#### TEXTAUSZUG:
_____

Erschienen in Ausgabe: No. 38 (4/2009) | Letzte Änderung: 01.05.09 |
Guillermo Martínez Roderers Eröffnung Aus dem Spanischen von Angelica Ammar Titel der Originalausgabe: Acerca de Roderer Eichborn Berlin (Februar 2009) 118 Seiten, Gebunden ISBN-10: 3821857870 ISBN-13: 978-3821857879.
von Heike Geilen
"Habe nun
ach! Philosophie, / Juristerei und Medizin, / Und leider auch Theologie / Durchaus
studiert, mit heißem Bemühn. / Da steh' ich nun, ich armer Tor, / Und bin so
klug als wie zuvor! / Heiße Magister, heiße Doktor gar, / Und ziehe schon an
der zehen Jahr' / Herauf, herab und quer und krumm / Meine Schüler an der Nase
herum - / Und sehe, daß wir nichts wissen können! Das will mir schier das Herz
verbrennen."
Mit diesen Sätzen beginnt die Szene "Nacht" aus
dem wohl berühmtesten Werk Johann Wolfgang Goethes. Der Gelehrte Faust hat sich
alles Wissen angeeignet, was die Welt bieten konnte und ihn erfüllt dennoch
Verzweiflung. Zurückgezogen in sein Studierzimmer sucht er schließlich seine
innere Erfüllung durch das Hinwenden zur Magie, um den Sinn des Lebens zu
erkennen.
Parallelen zum Lebenswerk des großen deutschen Dichters sind
in dem Roman "Roderers Eröffnung"
des promovierten Mathematikers und Schriftstellers Guillermo Martínez durchaus
zu finden: Zusammenhänge verstehen, hinter die Dinge blicken, Bildung, die
einem das Fenster zur Welt öffnet. Aber manchmal liegen Genie und Wahnsinn
dicht beieinander. Was, wenn man nicht mehr aufhören kann, wenn Erkenntnisgewinn
zur Sucht wird? "Manchmal ... wird
es unerträglich. Es wächst immer weiter an und saugt alles auf, will alles für
sich. Das ist auch gut so: es muss eine gewisse Besessenheit erzeugen. Aber
dann weiß ich nicht, wie ich dem Einhalt gebieten könnte, ich kann einfach
nicht die Bücher schließen und mir ruhig sagen: Morgen mache ich weiter.",
lässt der Autor seinen titelgebenden Protagonisten Gustavo Roderer dem
gleichaltrigen Ich-Erzähler, Abiturient und Klassenbester, eröffnen.

_____

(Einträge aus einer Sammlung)
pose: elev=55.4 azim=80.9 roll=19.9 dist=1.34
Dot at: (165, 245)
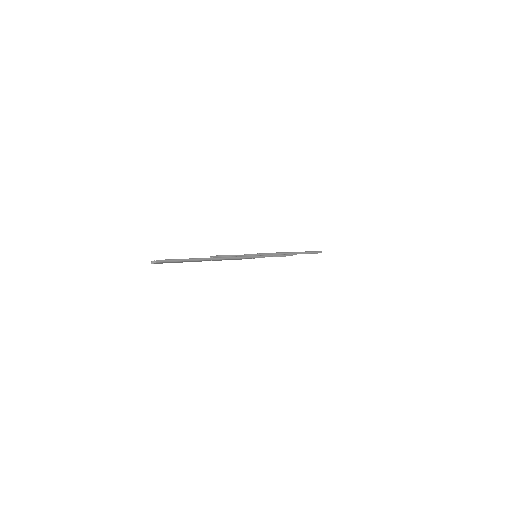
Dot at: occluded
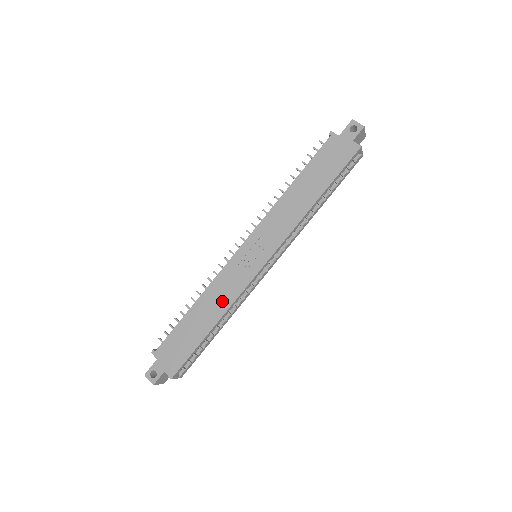
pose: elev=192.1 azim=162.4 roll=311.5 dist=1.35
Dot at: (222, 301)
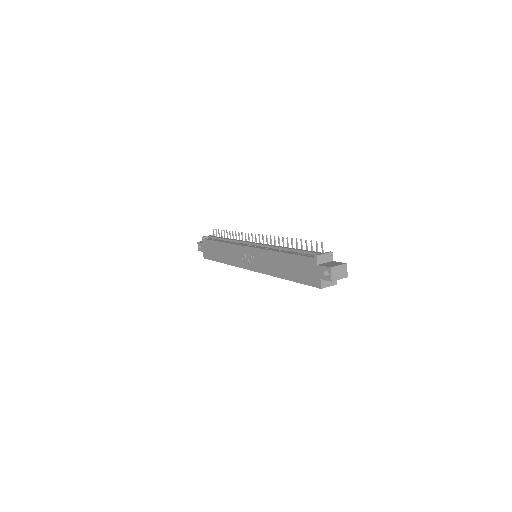
Dot at: (229, 258)
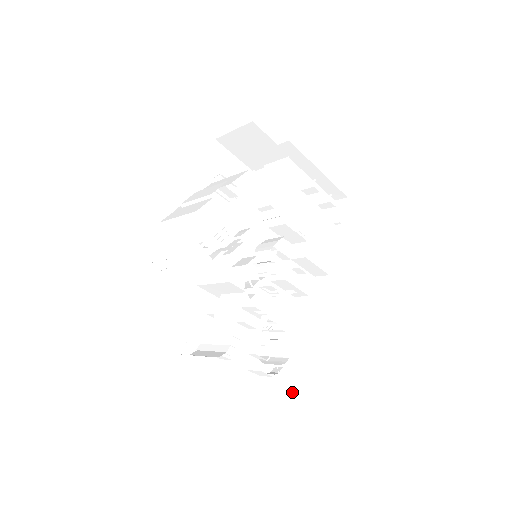
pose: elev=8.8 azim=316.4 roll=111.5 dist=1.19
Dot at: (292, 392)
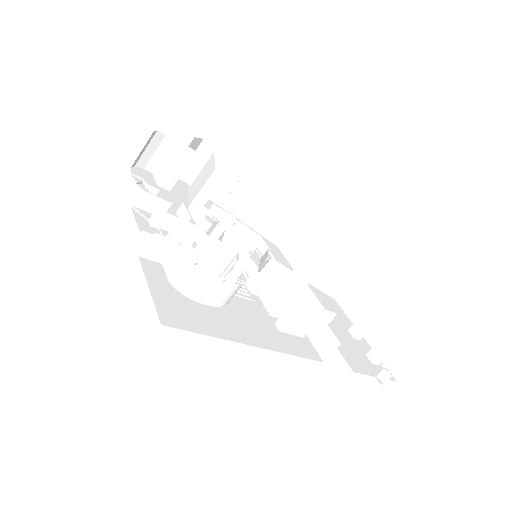
Dot at: occluded
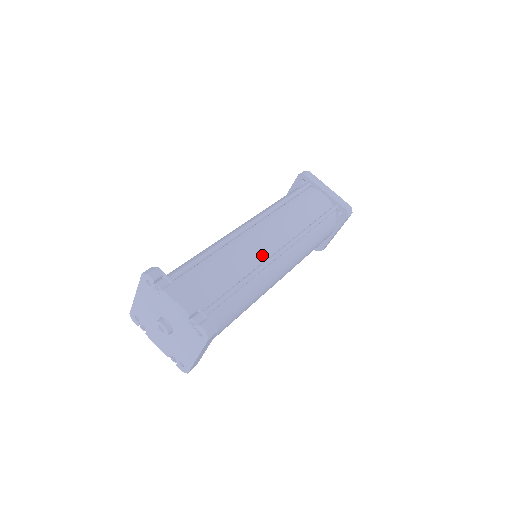
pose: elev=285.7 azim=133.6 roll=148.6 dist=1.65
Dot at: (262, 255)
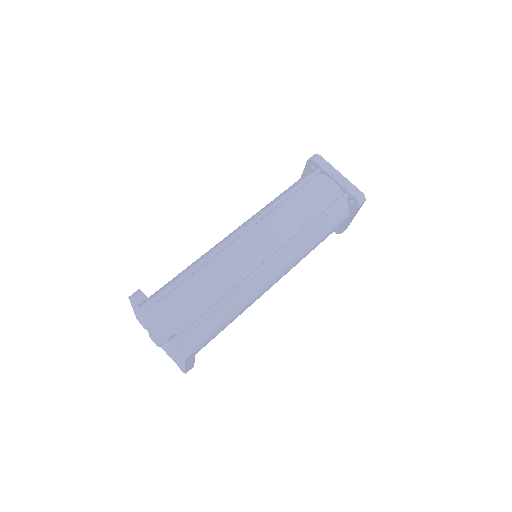
Dot at: (251, 265)
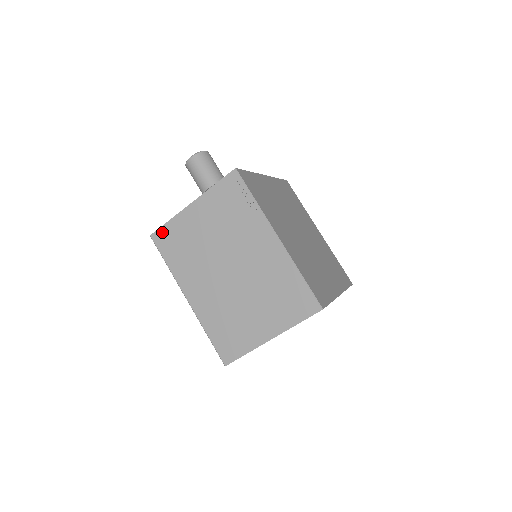
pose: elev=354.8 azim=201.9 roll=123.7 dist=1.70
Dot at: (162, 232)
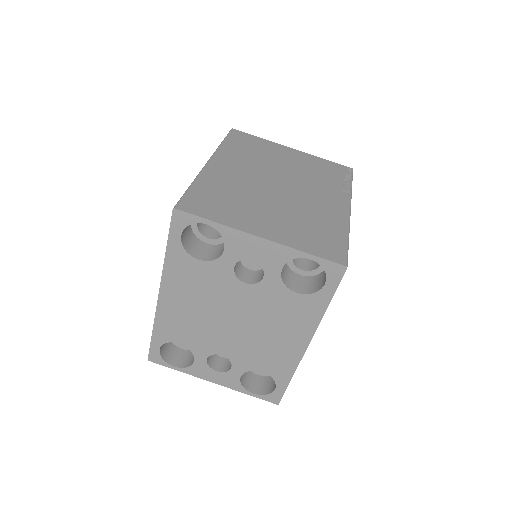
Dot at: (246, 135)
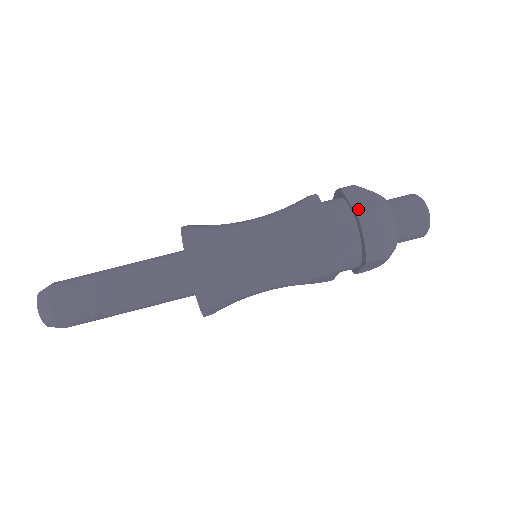
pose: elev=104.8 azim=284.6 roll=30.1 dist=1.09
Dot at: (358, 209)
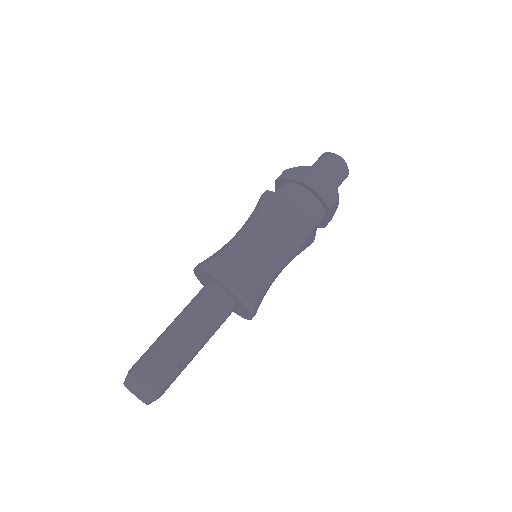
Dot at: (300, 179)
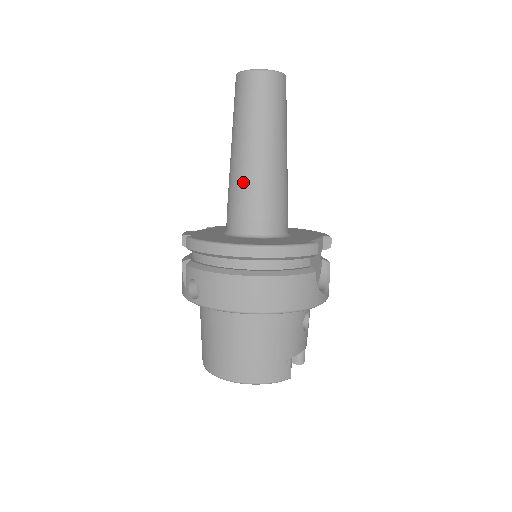
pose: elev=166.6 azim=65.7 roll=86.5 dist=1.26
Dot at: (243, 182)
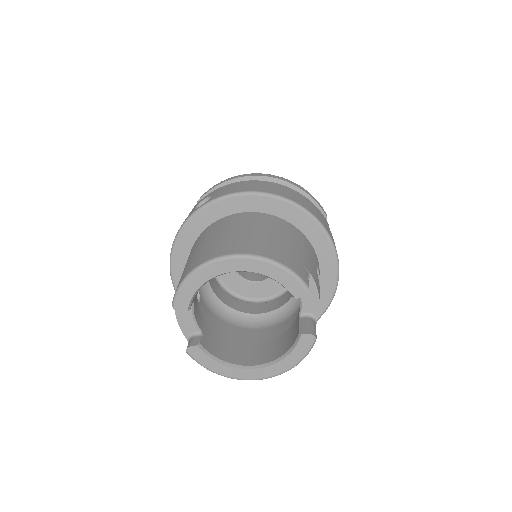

_____

#### AUFGABENZIEL:
Stimmen diese Aussagen mit der Rezension zu „Roderers Eröffnung“ überein? Antworten Sie jeweils mit Ja oder Nein und zitieren Sie die entscheidenden Worte des Textes wörtlich.
1. Die Szene „Nacht“ beginnt mit den zitierten Versen.
2. Guillermo Martínez ist promovierter Physiker.
3. Der Ich-Erzähler ist älter als Gustavo Roderer.

#### LÖSUNG:
1. Ja: „Mit diesen Sätzen beginnt die Szene "Nacht"“
2. Nein: „des promovierten Mathematikers und Schriftstellers Guillermo Martínez“
3. Nein: „dem gleichaltrigen Ich-Erzähler“